Als ich angefangen habe zu lesen (vielleicht die ersten zwei, drei Sätze), dachte ich: Ach, wieder so eine Nikolausgeschichte... Dann aber ließ mich Dein packender Stil nicht mehr los, und ich mußte feststellen: So ist es möglich, sich zu täuschen...

Der Text ist in meinen Augen mehr als gelungen! Eine einzige Kleinigkeit würde ich vielleicht ändern, und zwar den Satz mit den "Details" und dem "Revue passieren"; das ist meiner Ansicht nach von der Sprache her nicht ganz stimmig und auch nicht unbedingt nötig. Aber wie immer ist es nur meine Meinung, vielleicht siehst Du das ja vollkommen anders.

Liebe Grüße,

Charima
 

anemone

Mitglied
sehr spannend

Diese Geschichte ist einmalig schön und macht wahnsinnig neugierig.
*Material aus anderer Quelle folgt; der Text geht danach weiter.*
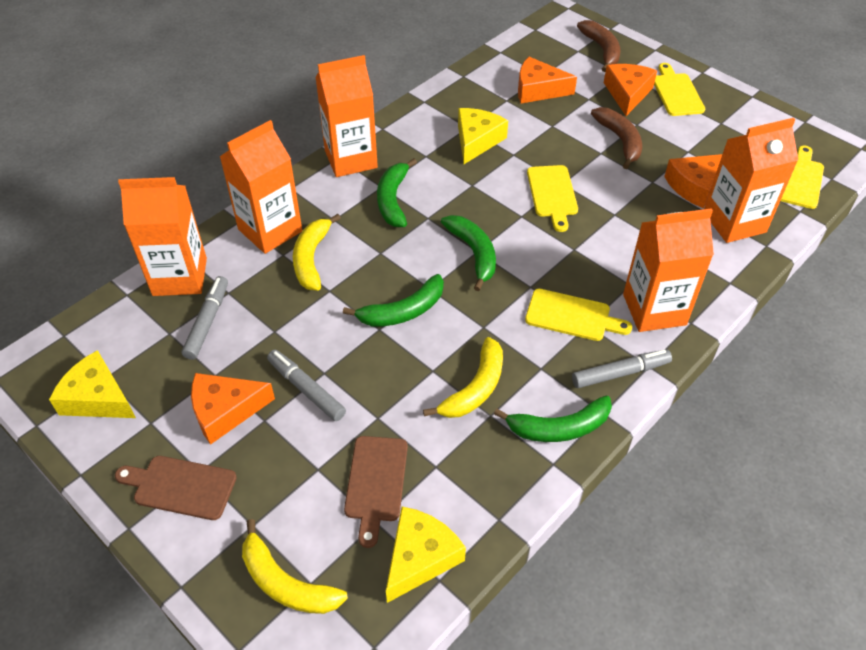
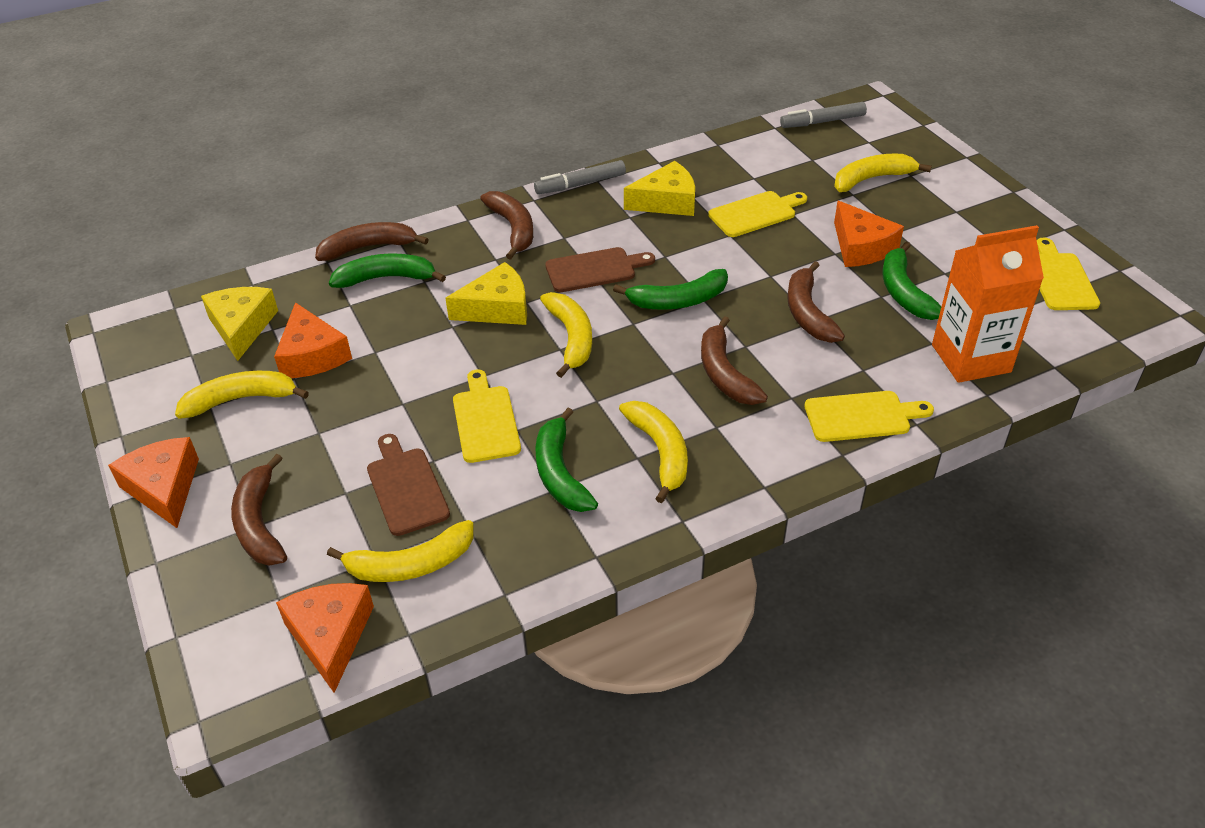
brown banana: 2 -> 5
grey marker: 3 -> 2
orange carton: 5 -> 1
yellow banana: 3 -> 5

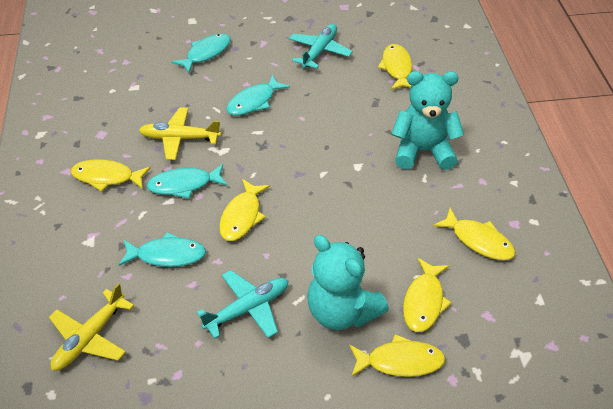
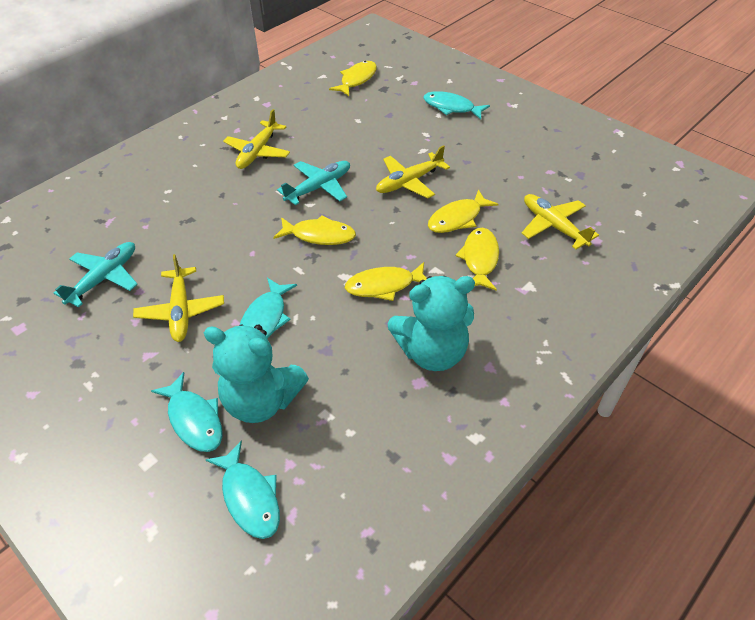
yellow fish: 6 -> 5
yellow plane: 2 -> 4

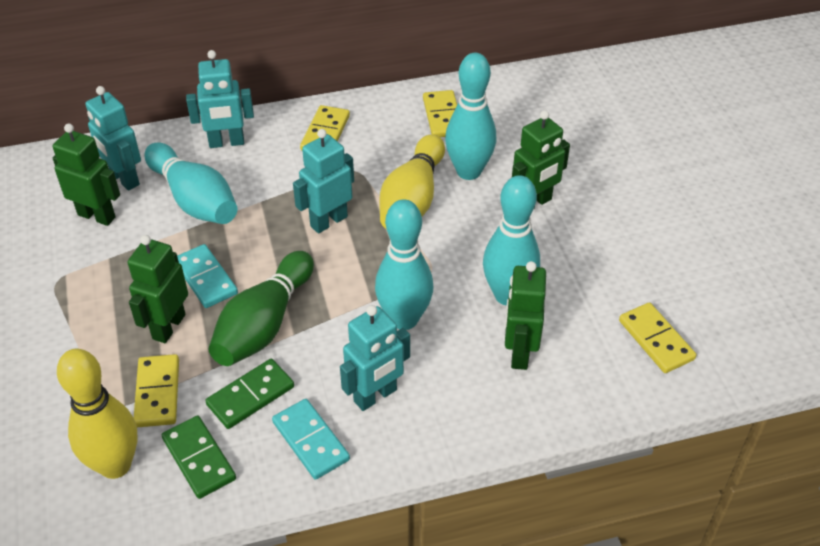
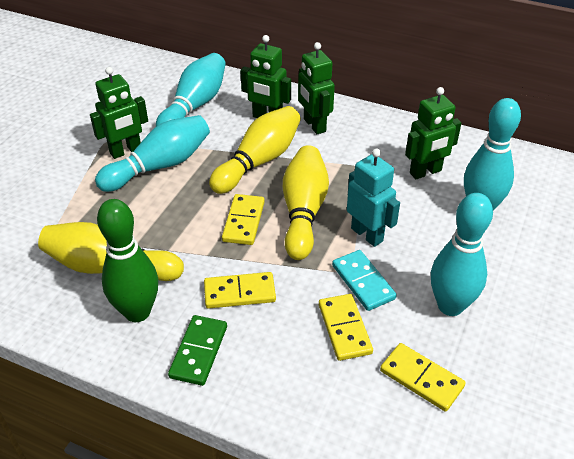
green domino: 2 -> 1
turquoise domino: 2 -> 1
turquoise robot: 4 -> 1
yellow bowling pin: 2 -> 3

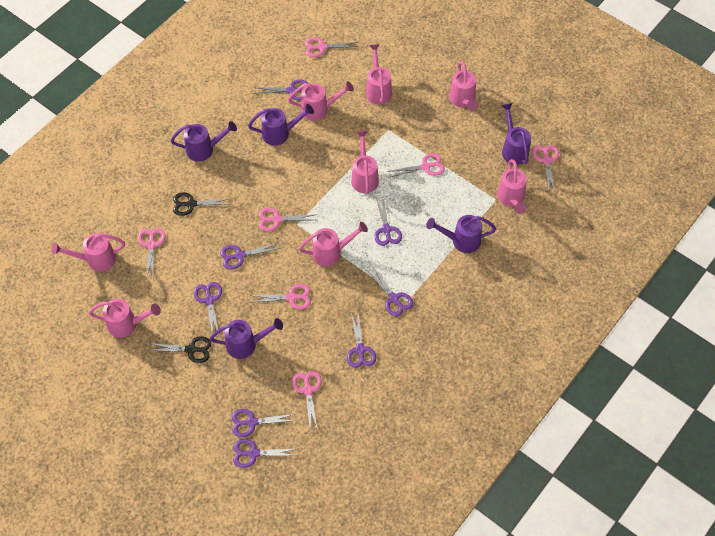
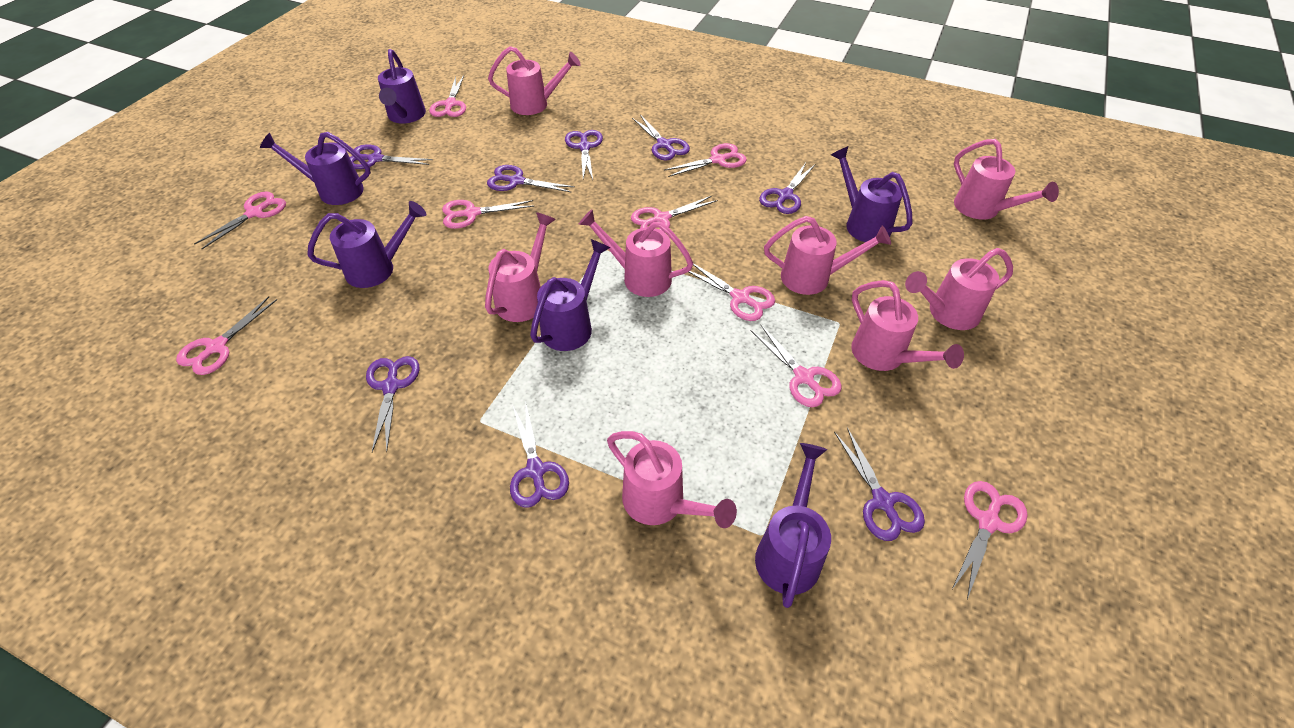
black scissors: 2 -> 0
pink scissors: 7 -> 9
purple watering can: 5 -> 6

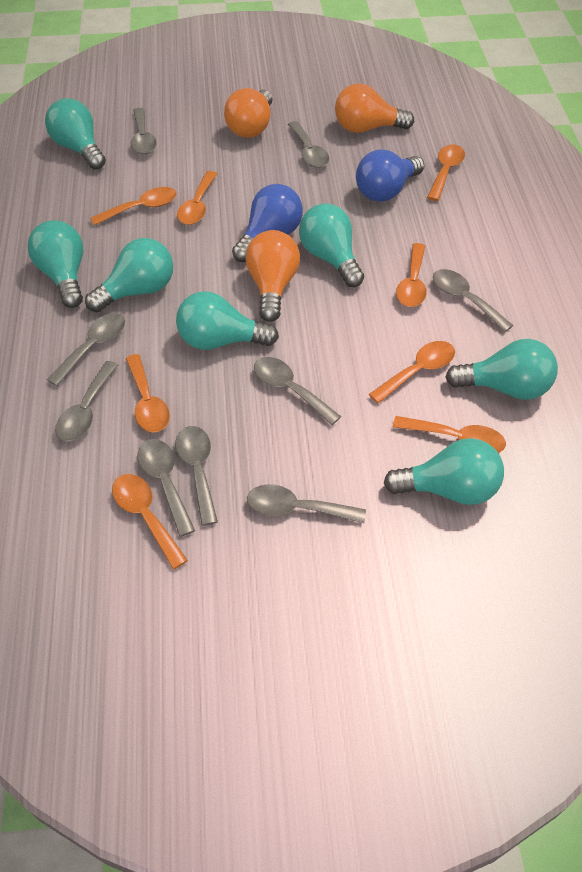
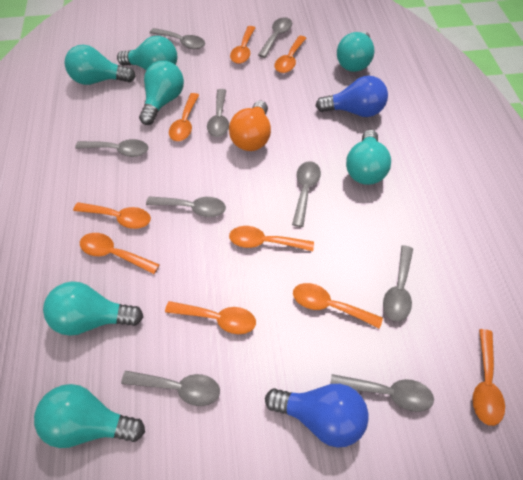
orange light bulb: 3 -> 1
orange spoon: 8 -> 9

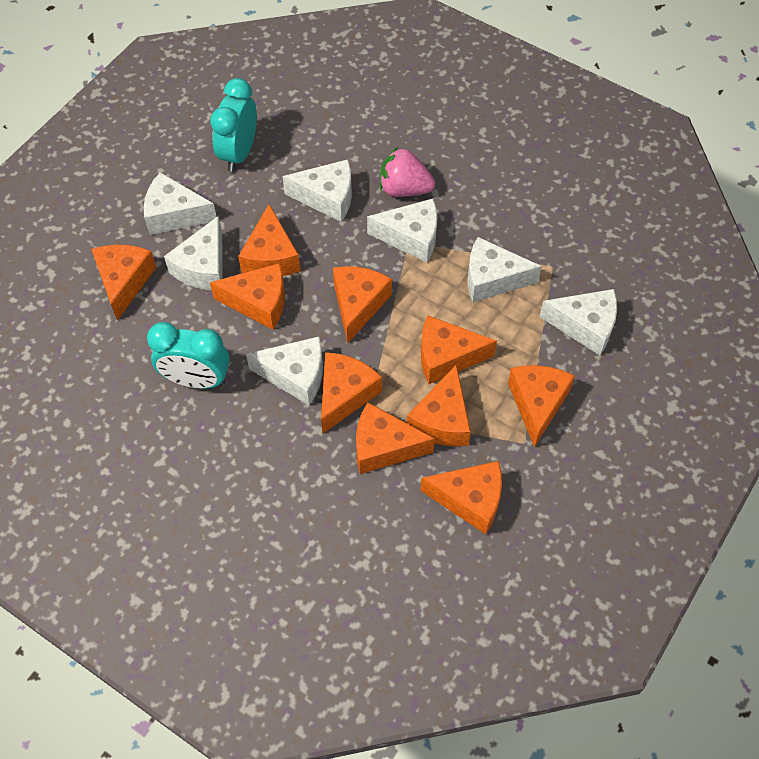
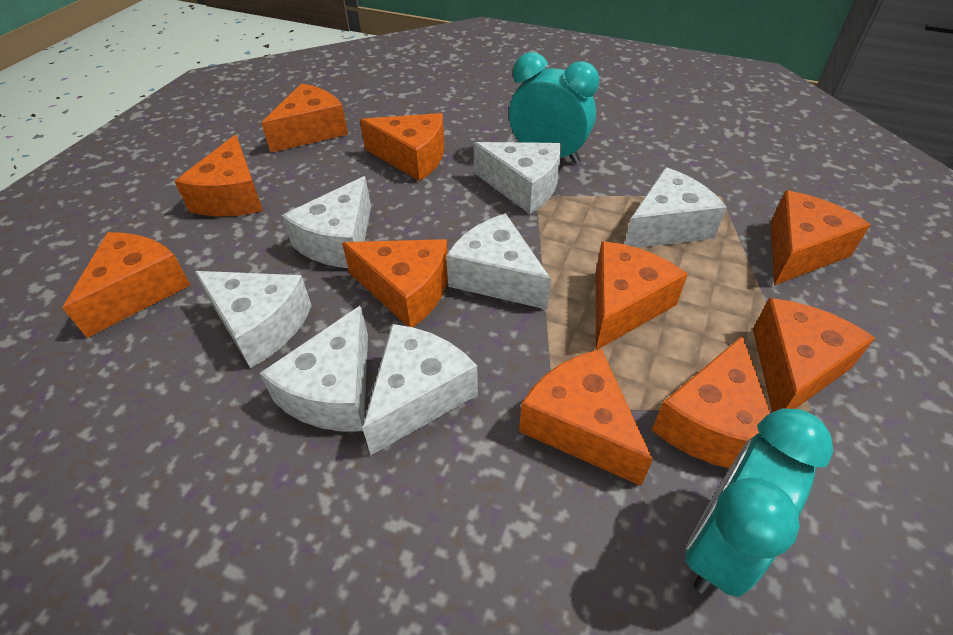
pink strawberry: 1 -> 0

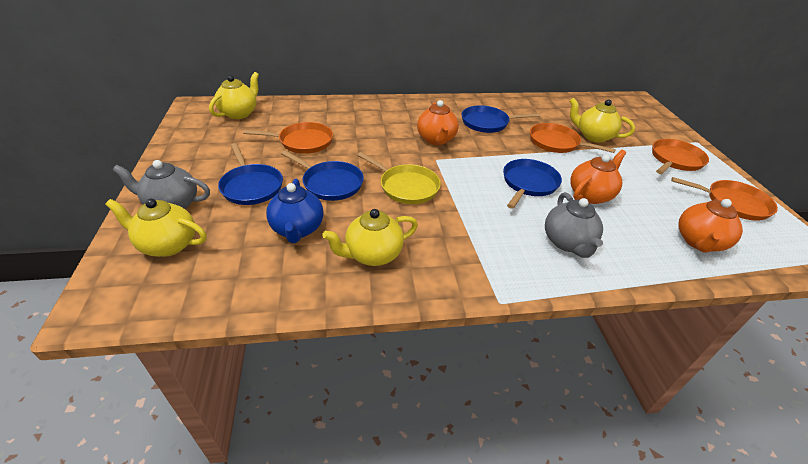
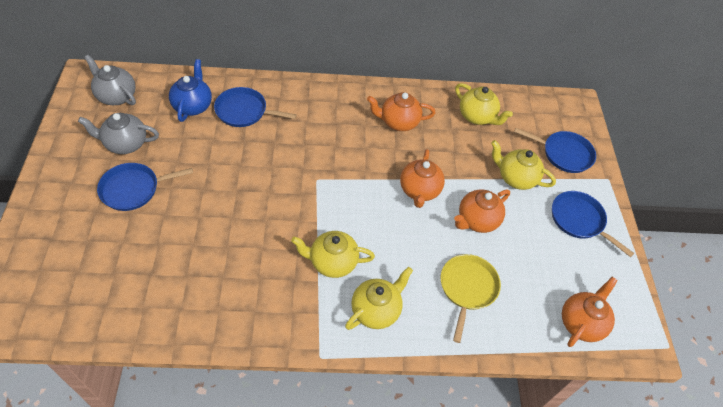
orange pan: 4 -> 0
orange teapot: 3 -> 4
Die wahren Lebenskünstler sind bereits glücklich, wenn sie nicht unglücklich sind. (Jean Anouilh)
 
Hallo Charima,


erst mal vielen Dank für die Kritik. Ein wenig Lob adelt, hab ich mal gelesen, *lächelt*. Aber mal im ernst, Deine Kritik hilft mir eine Ganze Menge für das Schreiben, denn was Du entdeckt hast stimmt auf den Punkt, nur ist es mir eben nicht aufgefallen. Wäre schön wenn von dieser Art von Stellungnahme mehr käme, da es mir bei der Entwicklung meiner Geschichten ungemein hilft.

Viele liebe Grüße

Sir Peter *lacht*
 
Ars vivendi

Hallo Anemone,


merci für Diese wunderbare Weisheit, ich hoffe übrigends, dass mich meine Lateinkenntnisse beim Titel dieses Postings nicht völlig im Stich gelassen haben *lacht*, aber es ist wirklich eine Kunst zu Leben, zumindest wenn man ein erfülltes, glückliches Leben anstrebt. Wenig ist oft mehr und ein kurzer Gedanke wie der von Jean Anouilh rückt vieles ins rechte Licht.

Hat er denn noch mehr solche Dinge gschrieben und wenn ja, kann man das irgendwo nachlesen oder kaufen ?


Lieben Grüß

Peter

P.S. Sollte er eine Berühmtheit sein, so entschuldige meine Unkenntnis, aber ich bin vom Land *lacht*
 

anemone

Mitglied
hallo Peter,

wenn es um Sprüche geht, die kannst du in einem Duden
finden (Zitate und Aussprüche). Diesen fand. ich sehr passend. Mehr weiß ich über den Sprücheklopfer allerdings auch nicht.